The 1758 traditions?

They are important. Dad built everything on them here, on the top of Iván-völgy. He reformulated our family’s German-Swabian traditions. That’s how he built up this estate with granddad and mum. I’ve been lucky to have been able to show this tradition through our wines in several places around the world and could build up self confidence similar to that of my Swabian granddad. It’s great to be proud of “Heimann-ness”.



Roland Velich in the Burgenland and his Blaufrankish wines, Dirk Niepoort’s wines and those of several other idols who I’ve had the opportunity to get to know. However, it was actually Roland Velich who once said that everyone should do their own homework. That’s why it’s great to be in Szekszárd. I’m new here, trying to figure out things and coming up with new ideas. My mum, our “main winemaker” and my dad “the strategist” cool me down when I get carried away a bit. In the morning over coffee, we already talk about wine, and in the evening, along with dinner we open a bottle of wine. Sometimes it’s our own, but nowadays we’re trying more of other people’s. That’s where we get inspiration from. My respect towards my parents is followed by a series of conflicts, and eventually there’s the making up when a wine is created out of the three of us working together.

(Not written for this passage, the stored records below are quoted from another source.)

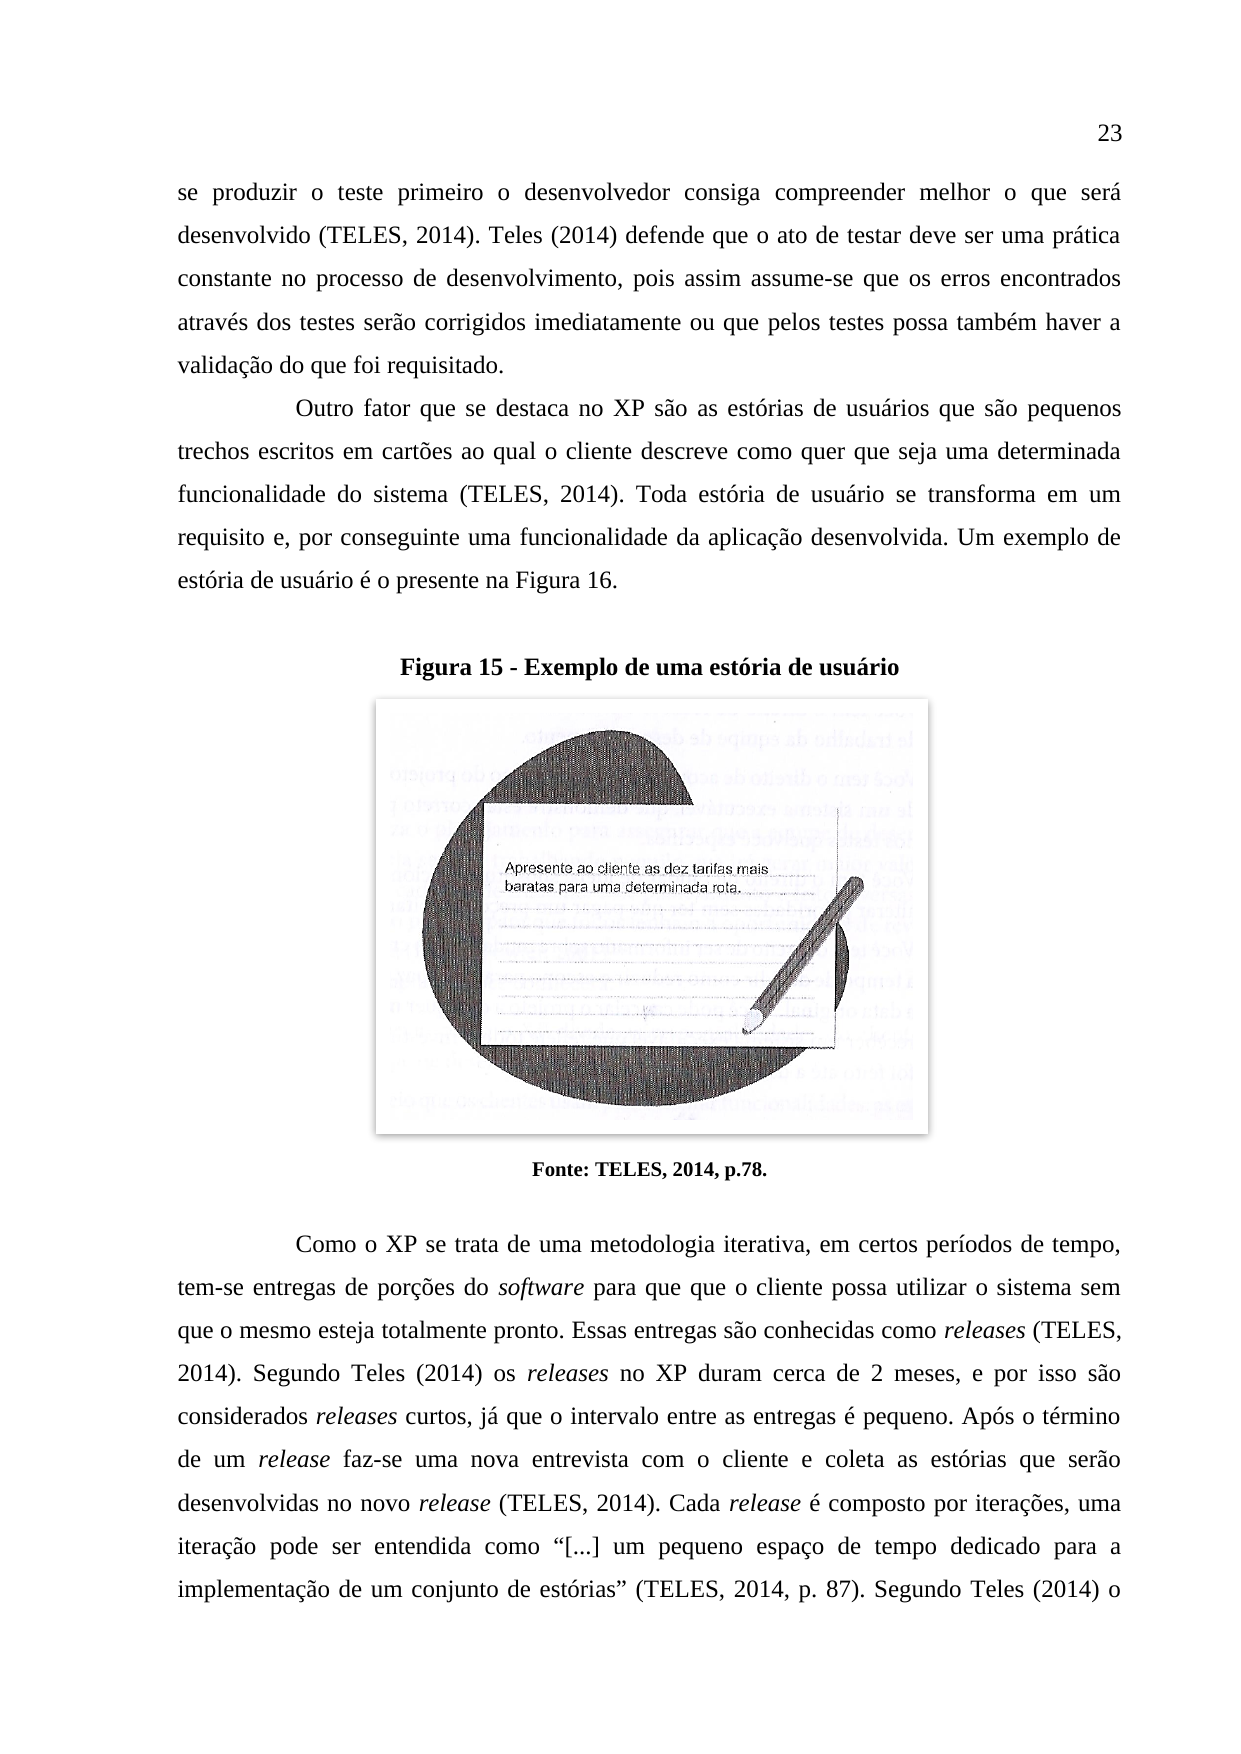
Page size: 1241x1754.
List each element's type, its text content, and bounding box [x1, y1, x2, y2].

text Fonte: TELES, 2014, p.78. [177, 1157, 1122, 1181]
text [177, 1229, 1122, 1603]
text Outro fator que se destaca no XP são as estórias de usuários que são pequenos trechos escritos em cartões ao qual o cliente descreve como quer que seja uma determinada funcionalidade do sistema (TELES, 2014). Toda estória de usuário se transforma em um requisito e, por conseguinte uma funcionalidade da aplicação desenvolvida. Um exemplo de estória de usuário é o presente na Figura 16. [177, 393, 1122, 594]
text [177, 177, 1122, 378]
picture [390, 713, 913, 1120]
text Figura 16 - Exemplo de uma estória de usuário [177, 652, 1122, 680]
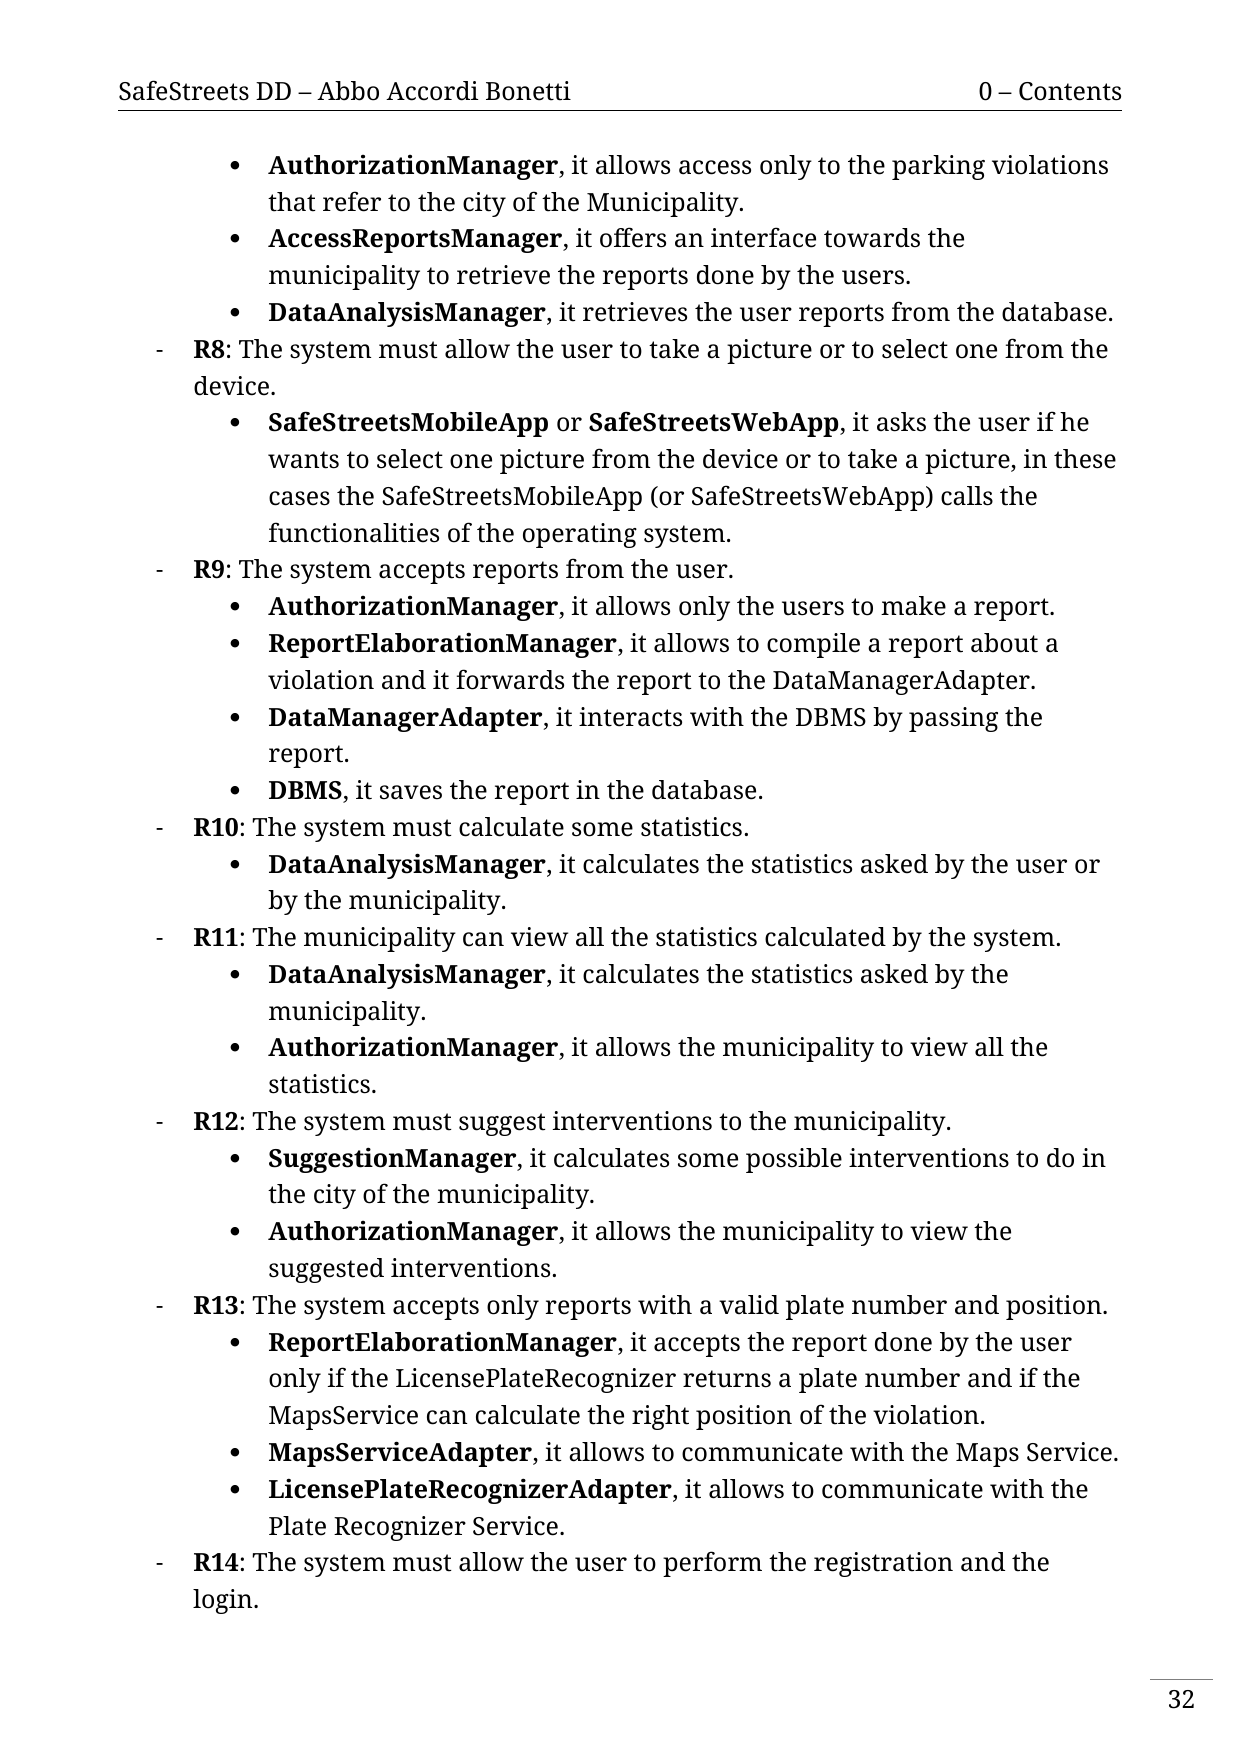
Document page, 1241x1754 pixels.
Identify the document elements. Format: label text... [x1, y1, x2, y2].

list SuggestionManager, it calculates some possible interventions to do in the city of the municipality. [231, 1140, 1122, 1211]
list DataAnalysisManager, it retrieves the user reports from the database. [231, 295, 1122, 329]
list DataAnalysisManager, it calculates the statistics asked by the user or by the municipality. [231, 846, 1122, 917]
list R12: The system must suggest interventions to the municipality. [156, 1104, 1122, 1138]
list DataAnalysisManager, it calculates the statistics asked by the municipality. [231, 957, 1122, 1027]
list MapsServiceAdapter, it allows to communicate with the Maps Service. [231, 1434, 1122, 1469]
list SafeStreetsMobileApp or SafeStreetsWebApp, it asks the user if he wants to select one picture from the device or to take a picture, in these cases the SafeStreetsMobileApp (or SafeStreetsWebApp) calls the functionalities of the operating system. [231, 405, 1122, 549]
list R8: The system must allow the user to take a picture or to select one from the device. [156, 331, 1122, 402]
list ReportElaborationManager, it allows to compile a report about a violation and it forwards the report to the DataManagerAdapter. [231, 626, 1122, 696]
list ReportElaborationManager, it accepts the report done by the user only if the LicensePlateRecognizer returns a plate number and if the MapsService can calculate the right position of the violation. [231, 1324, 1122, 1432]
list R10: The system must calculate some statistics. [156, 809, 1122, 843]
list DBMS, it saves the report in the database. [231, 773, 1122, 807]
list LicensePlateRecognizerAdapter, it allows to communicate with the Plate Recognizer Service. [231, 1471, 1122, 1542]
list AuthorizationManager, it allows only the users to make a report. [231, 589, 1122, 623]
list AuthorizationManager, it allows access only to the parking violations that refer to the city of the Municipality. [231, 148, 1122, 218]
list AuthorizationManager, it allows the municipality to view the suggested interventions. [231, 1214, 1122, 1285]
list DataManagerAdapter, it interacts with the DBMS by passing the report. [231, 699, 1122, 770]
list R9: The system accepts reports from the user. [156, 552, 1122, 586]
list AuthorizationManager, it allows the municipality to view all the statistics. [231, 1030, 1122, 1101]
list AccessReportsManager, it offers an interface towards the municipality to retrieve the reports done by the users. [231, 221, 1122, 292]
list R11: The municipality can view all the statistics calculated by the system. [156, 920, 1122, 954]
list R13: The system accepts only reports with a valid plate number and position. [156, 1287, 1122, 1322]
list R14: The system must allow the user to perform the registration and the login. [156, 1545, 1122, 1616]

Kadarka? Kékfrankos? Bikavér?

In this order. Kadarka and Kékfrankos represent the greatest challenges but also provide the largest space for creation. Many people have made their big wines from international varieties. However, it’s incredible what people make from Kékrankos a few hundred kilometres away from here, in Burgenland. Here, it also has value which we should endeavour to show day after day. On top of that, it’s a perfect ingredient for blending: Kékfrankos adds a lot to our Barbár for example. There’s a lot more to it than we think of today. Kadarka is a different question: I wouldn’t say that it runs through our veins, as many people seem to believe, although based on my experiences until now, it’s the most exciting game with its own set of difficulties. It’s a game into which my parents, for example, have put a lot of energy via variety experiments. In short, I returned to inspirational surroundings beside the inspirational wines, and it’s this to which I try to add what I learnt in Geisenheim, Montpellier, Bordeaux, Udine and at the foreign harvests.


Are you driving them nuts?

Sometimes. The toolkit is different, but by now we share a calendar, mum is on Instagram and she’s doing it fine. I put our barrels into a system which they already use. I learn a lot from their knowledge, from that of our viticulturist, even though I only spend a fraction of the time in the vineyard that I would love to. I have a quad bike that fits between the rows perfectly. But I’ve already told you that. I got a cold on that.